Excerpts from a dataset
◇ ◇ ◇ ◇ ◇
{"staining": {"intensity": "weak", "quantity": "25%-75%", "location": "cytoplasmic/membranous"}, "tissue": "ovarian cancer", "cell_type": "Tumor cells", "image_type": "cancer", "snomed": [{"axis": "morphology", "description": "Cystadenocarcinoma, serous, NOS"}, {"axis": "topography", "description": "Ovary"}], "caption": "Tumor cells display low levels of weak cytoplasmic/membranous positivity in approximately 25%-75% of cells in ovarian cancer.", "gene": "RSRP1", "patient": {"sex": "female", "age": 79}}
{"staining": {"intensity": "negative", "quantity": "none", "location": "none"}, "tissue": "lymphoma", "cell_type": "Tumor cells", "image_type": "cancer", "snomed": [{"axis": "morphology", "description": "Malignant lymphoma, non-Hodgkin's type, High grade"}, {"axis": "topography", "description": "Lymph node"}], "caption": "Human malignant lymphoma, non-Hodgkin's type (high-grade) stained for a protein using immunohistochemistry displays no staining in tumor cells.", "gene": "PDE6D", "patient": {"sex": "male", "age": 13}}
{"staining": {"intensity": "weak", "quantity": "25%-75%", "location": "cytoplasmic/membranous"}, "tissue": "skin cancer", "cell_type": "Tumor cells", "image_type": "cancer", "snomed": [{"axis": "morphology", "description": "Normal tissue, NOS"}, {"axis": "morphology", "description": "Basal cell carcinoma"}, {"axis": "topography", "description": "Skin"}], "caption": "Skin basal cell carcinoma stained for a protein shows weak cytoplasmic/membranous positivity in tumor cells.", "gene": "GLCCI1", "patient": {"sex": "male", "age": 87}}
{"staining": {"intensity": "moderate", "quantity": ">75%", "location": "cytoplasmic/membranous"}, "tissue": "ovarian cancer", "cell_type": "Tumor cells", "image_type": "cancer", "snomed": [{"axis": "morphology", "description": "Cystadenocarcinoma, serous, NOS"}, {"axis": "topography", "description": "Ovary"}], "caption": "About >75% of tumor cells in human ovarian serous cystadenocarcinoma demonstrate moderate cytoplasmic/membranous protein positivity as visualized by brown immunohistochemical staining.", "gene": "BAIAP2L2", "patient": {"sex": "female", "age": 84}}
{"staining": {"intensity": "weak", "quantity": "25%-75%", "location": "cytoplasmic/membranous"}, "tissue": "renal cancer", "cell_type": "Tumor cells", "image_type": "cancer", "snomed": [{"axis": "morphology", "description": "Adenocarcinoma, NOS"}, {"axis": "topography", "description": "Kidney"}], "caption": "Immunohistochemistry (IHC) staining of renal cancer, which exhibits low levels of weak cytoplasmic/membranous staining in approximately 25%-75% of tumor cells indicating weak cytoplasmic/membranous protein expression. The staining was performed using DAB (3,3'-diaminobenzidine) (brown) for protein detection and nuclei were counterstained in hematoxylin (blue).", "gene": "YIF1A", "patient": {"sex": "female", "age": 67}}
◇ ◇ ◇ ◇ ◇
Exercise requirements – An exact, complete copy of the records is the expected answer.

Written solution –
{"staining": {"intensity": "weak", "quantity": "25%-75%", "location": "cytoplasmic/membranous"}, "tissue": "ovarian cancer", "cell_type": "Tumor cells", "image_type": "cancer", "snomed": [{"axis": "morphology", "description": "Cystadenocarcinoma, serous, NOS"}, {"axis": "topography", "description": "Ovary"}], "caption": "Tumor cells display low levels of weak cytoplasmic/membranous positivity in approximately 25%-75% of cells in ovarian cancer.", "gene": "RSRP1", "patient": {"sex": "female", "age": 79}}
{"staining": {"intensity": "negative", "quantity": "none", "location": "none"}, "tissue": "lymphoma", "cell_type": "Tumor cells", "image_type": "cancer", "snomed": [{"axis": "morphology", "description": "Malignant lymphoma, non-Hodgkin's type, High grade"}, {"axis": "topography", "description": "Lymph node"}], "caption": "Human malignant lymphoma, non-Hodgkin's type (high-grade) stained for a protein using immunohistochemistry displays no staining in tumor cells.", "gene": "PDE6D", "patient": {"sex": "male", "age": 13}}
{"staining": {"intensity": "weak", "quantity": "25%-75%", "location": "cytoplasmic/membranous"}, "tissue": "skin cancer", "cell_type": "Tumor cells", "image_type": "cancer", "snomed": [{"axis": "morphology", "description": "Normal tissue, NOS"}, {"axis": "morphology", "description": "Basal cell carcinoma"}, {"axis": "topography", "description": "Skin"}], "caption": "Skin basal cell carcinoma stained for a protein shows weak cytoplasmic/membranous positivity in tumor cells.", "gene": "GLCCI1", "patient": {"sex": "male", "age": 87}}
{"staining": {"intensity": "moderate", "quantity": ">75%", "location": "cytoplasmic/membranous"}, "tissue": "ovarian cancer", "cell_type": "Tumor cells", "image_type": "cancer", "snomed": [{"axis": "morphology", "description": "Cystadenocarcinoma, serous, NOS"}, {"axis": "topography", "description": "Ovary"}], "caption": "About >75% of tumor cells in human ovarian serous cystadenocarcinoma demonstrate moderate cytoplasmic/membranous protein positivity as visualized by brown immunohistochemical staining.", "gene": "BAIAP2L2", "patient": {"sex": "female", "age": 84}}
{"staining": {"intensity": "weak", "quantity": "25%-75%", "location": "cytoplasmic/membranous"}, "tissue": "renal cancer", "cell_type": "Tumor cells", "image_type": "cancer", "snomed": [{"axis": "morphology", "description": "Adenocarcinoma, NOS"}, {"axis": "topography", "description": "Kidney"}], "caption": "Immunohistochemistry (IHC) staining of renal cancer, which exhibits low levels of weak cytoplasmic/membranous staining in approximately 25%-75% of tumor cells indicating weak cytoplasmic/membranous protein expression. The staining was performed using DAB (3,3'-diaminobenzidine) (brown) for protein detection and nuclei were counterstained in hematoxylin (blue).", "gene": "YIF1A", "patient": {"sex": "female", "age": 67}}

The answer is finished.